People with disabilities have high rates of chronic health conditions and often require complex medication regimens to manage their health. Approximately 20–50% of people with disabilities fail to take their medication as prescribed. It is unclear, however, to what extent the literature describes the effectiveness of medication adherence interventions for people with disabilities. In this review, the inclusion and exclusion criteria of the 182 studies included in the Cochrane Review on Interventions for Enhancing Medication Adherence were evaluated for their inclusion of people with disabilities. Of the studies, 1% excluded persons for hearing impairment, 3% for motor impairment, 7% for visual impairment, and 32% for cognitive impairment. Most studies (65%) did not exclude persons based on specific impairment. Medication event monitoring systems were used in 21% of studies, and investigators excluded people unable to use this device in 5% of studies. Caregiver assistance was an exclusion criteria in 4% of studies. Additional barriers like the ability of investigators to exclude persons based on their judgement were found.
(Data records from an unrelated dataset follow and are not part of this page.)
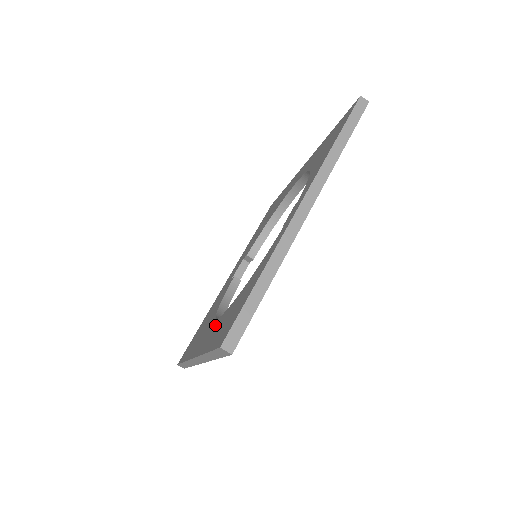
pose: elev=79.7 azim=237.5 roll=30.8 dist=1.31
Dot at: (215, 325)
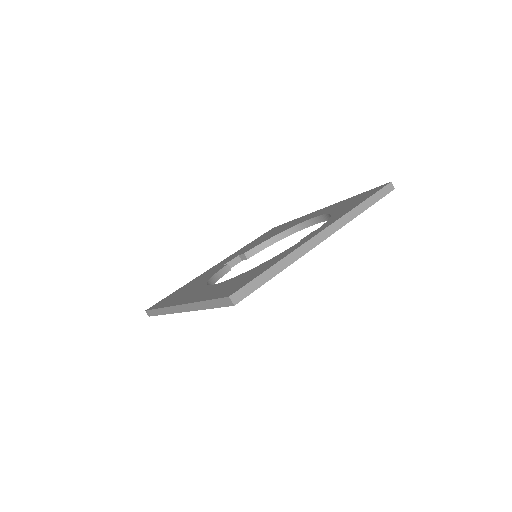
Dot at: (211, 288)
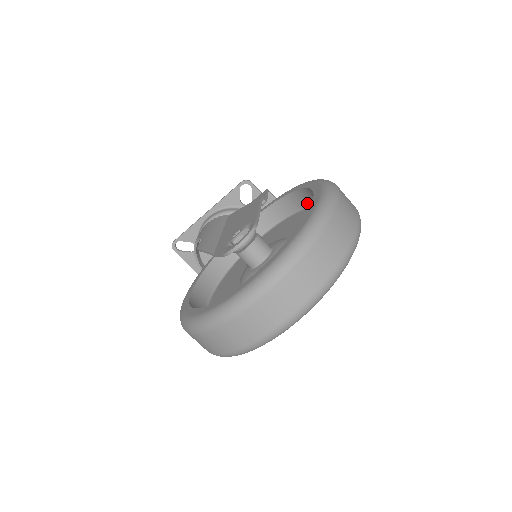
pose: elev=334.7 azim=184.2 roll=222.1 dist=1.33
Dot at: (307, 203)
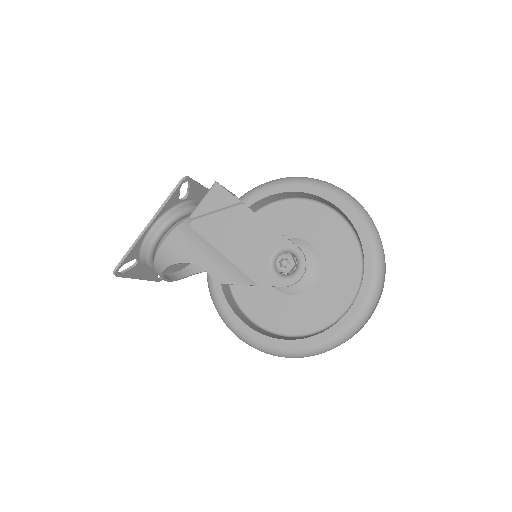
Dot at: (291, 197)
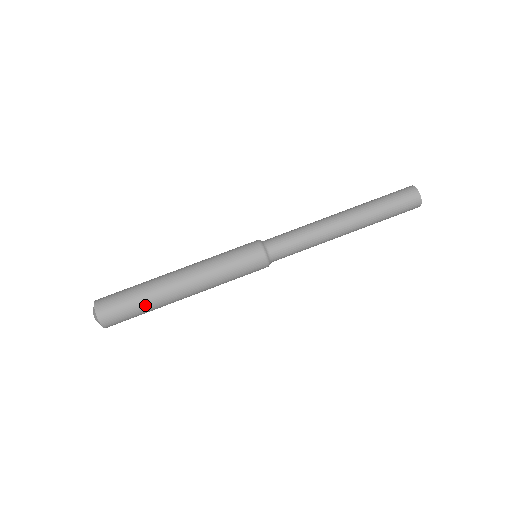
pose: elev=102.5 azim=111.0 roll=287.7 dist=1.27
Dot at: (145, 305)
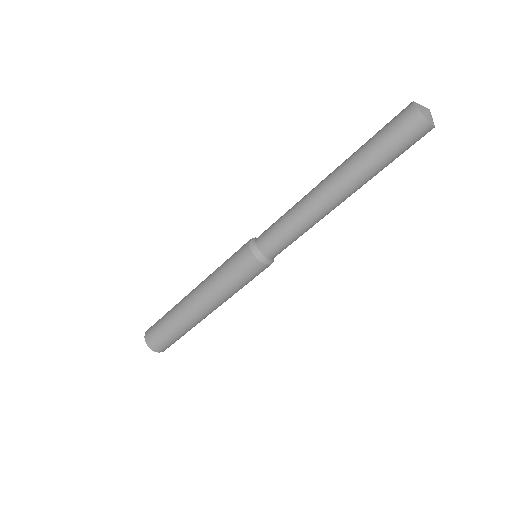
Dot at: (181, 332)
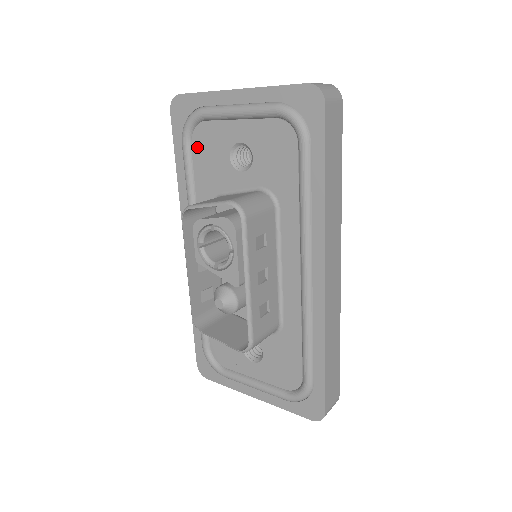
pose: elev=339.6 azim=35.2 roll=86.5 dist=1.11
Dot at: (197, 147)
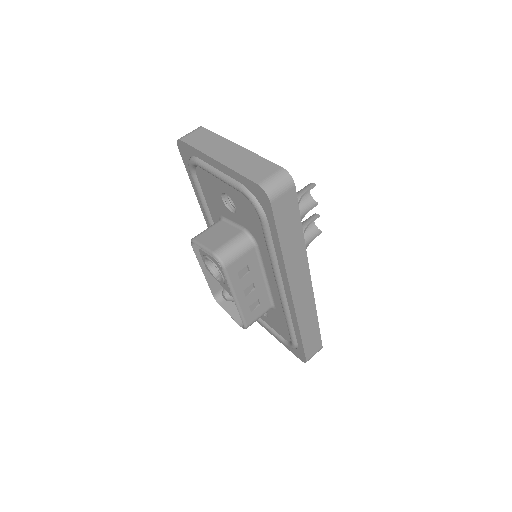
Dot at: (201, 180)
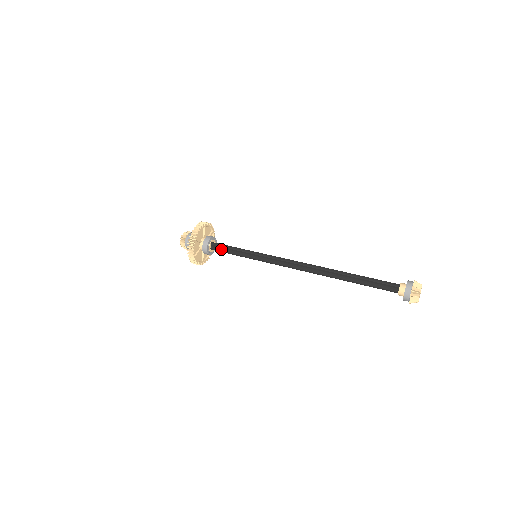
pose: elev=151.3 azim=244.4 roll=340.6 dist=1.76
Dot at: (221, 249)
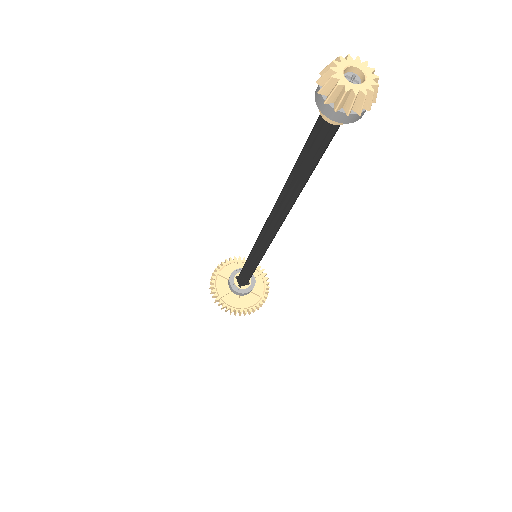
Dot at: occluded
These barriers exist in addition to the known barriers affecting persons with disabilities, such as accessibility of research facilities and access to transportation. These data suggest that people with disabilities are systemically excluded from the medication adherence intervention literature. Subsequently, it cannot be assumed that current adherence interventions are effective for people with disabilities. More research is needed to understand how to address medication adherence for people with disabilities.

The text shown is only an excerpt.